Pope Leo XIV Calls on World Leaders to Lay Down Arms for Peace
Pope Leo XIV issued a forceful Easter disarmament call in St. Peter's Square, urging leaders to "lay down" weapons and abandon "conflicts, domination, and power."

Standing before thousands of faithful gathered in St. Peter's Square on Easter Sunday, Pope Leo XIV delivered one of the most direct papal appeals for global disarmament in recent memory, calling on the world's armed powers to abandon violence and choose negotiation instead.
The centerpiece of the address was the annual Urbi et Orbi blessing, a tradition addressed "to the city and to the world" that draws one of the largest audiences in the Catholic calendar. This year, Leo XIV used the moment to issue an unambiguous moral challenge: "Let those who have weapons lay them down!" The language, unusually stark for the liturgical occasion, drew immediate attention from observers who interpreted it as a pointed rebuke to political and military leaders overseeing current armed conflicts.
The pope had set the tone the night before. At the Easter Vigil, Leo XIV urged Catholics and world leaders alike not to grow indifferent to the scale of contemporary violence, and from the balcony of the Basilica on Sunday he called on all people to "abandon every desire for conflict, domination, and power, and implore the Lord to grant his peace to a world ravaged by wars."
He grounded the appeal in Easter theology, describing Jesus as "entirely nonviolent" and framing the resurrection as a moral imperative against armed force.

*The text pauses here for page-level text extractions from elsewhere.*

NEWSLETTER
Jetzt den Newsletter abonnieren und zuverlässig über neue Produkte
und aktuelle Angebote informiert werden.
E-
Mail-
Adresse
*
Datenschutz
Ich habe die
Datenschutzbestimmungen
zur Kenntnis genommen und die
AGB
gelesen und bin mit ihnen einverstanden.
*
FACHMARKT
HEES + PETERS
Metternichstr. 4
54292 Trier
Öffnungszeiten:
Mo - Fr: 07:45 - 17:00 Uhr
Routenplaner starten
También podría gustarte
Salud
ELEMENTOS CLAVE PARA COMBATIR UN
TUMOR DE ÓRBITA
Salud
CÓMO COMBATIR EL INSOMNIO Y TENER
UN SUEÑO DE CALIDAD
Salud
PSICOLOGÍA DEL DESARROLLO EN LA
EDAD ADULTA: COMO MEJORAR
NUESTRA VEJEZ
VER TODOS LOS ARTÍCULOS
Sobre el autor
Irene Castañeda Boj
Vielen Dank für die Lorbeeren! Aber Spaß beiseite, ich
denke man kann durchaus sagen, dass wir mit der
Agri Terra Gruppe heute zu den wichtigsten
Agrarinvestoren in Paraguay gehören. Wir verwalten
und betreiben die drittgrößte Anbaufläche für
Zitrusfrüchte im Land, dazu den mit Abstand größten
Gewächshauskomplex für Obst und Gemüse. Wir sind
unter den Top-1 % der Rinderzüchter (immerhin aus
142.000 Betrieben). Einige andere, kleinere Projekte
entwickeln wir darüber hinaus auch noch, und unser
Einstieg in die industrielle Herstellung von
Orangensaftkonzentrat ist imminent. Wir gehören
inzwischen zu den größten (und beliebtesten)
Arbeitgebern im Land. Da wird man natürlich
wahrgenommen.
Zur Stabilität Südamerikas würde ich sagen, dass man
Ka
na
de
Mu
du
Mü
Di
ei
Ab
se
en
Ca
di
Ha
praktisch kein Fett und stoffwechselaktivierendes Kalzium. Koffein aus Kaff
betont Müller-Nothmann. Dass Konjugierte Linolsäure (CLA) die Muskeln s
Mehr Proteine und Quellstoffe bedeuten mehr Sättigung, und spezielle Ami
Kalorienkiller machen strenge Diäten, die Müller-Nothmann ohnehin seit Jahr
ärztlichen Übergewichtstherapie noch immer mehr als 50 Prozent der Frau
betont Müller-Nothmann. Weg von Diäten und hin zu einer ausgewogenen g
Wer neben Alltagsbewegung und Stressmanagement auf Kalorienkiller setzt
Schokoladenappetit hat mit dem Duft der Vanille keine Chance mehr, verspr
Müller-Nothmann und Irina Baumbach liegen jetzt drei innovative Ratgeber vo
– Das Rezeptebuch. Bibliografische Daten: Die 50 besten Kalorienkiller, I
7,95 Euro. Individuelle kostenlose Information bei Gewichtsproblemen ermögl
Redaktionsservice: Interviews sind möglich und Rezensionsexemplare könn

Though the pope named no specific conflicts, his remarks landed against a backdrop of heightened global tensions and mounting humanitarian concerns that have increasingly drawn his public commentary.
Leo XIV closed the address with greetings delivered in multiple languages, including Latin, Arabic, and Chinese, and announced a dedicated prayer vigil for peace to be held at St. Peter's Basilica on April 11. The vigil signals the Vatican's intention to sustain the issue beyond the Easter cycle rather than let it recede into the news cycle.
The Vatican's direct political leverage is limited, but its soft-power reach is not. Papal pronouncements of this nature circulate through diplomatic channels, bolster the positions of peace-advocacy groups, and can provide moral cover for governments and multilateral institutions pursuing mediation. Leo XIV's Easter message is expected to become a reference point for those seeking leverage toward de-escalation in the weeks ahead.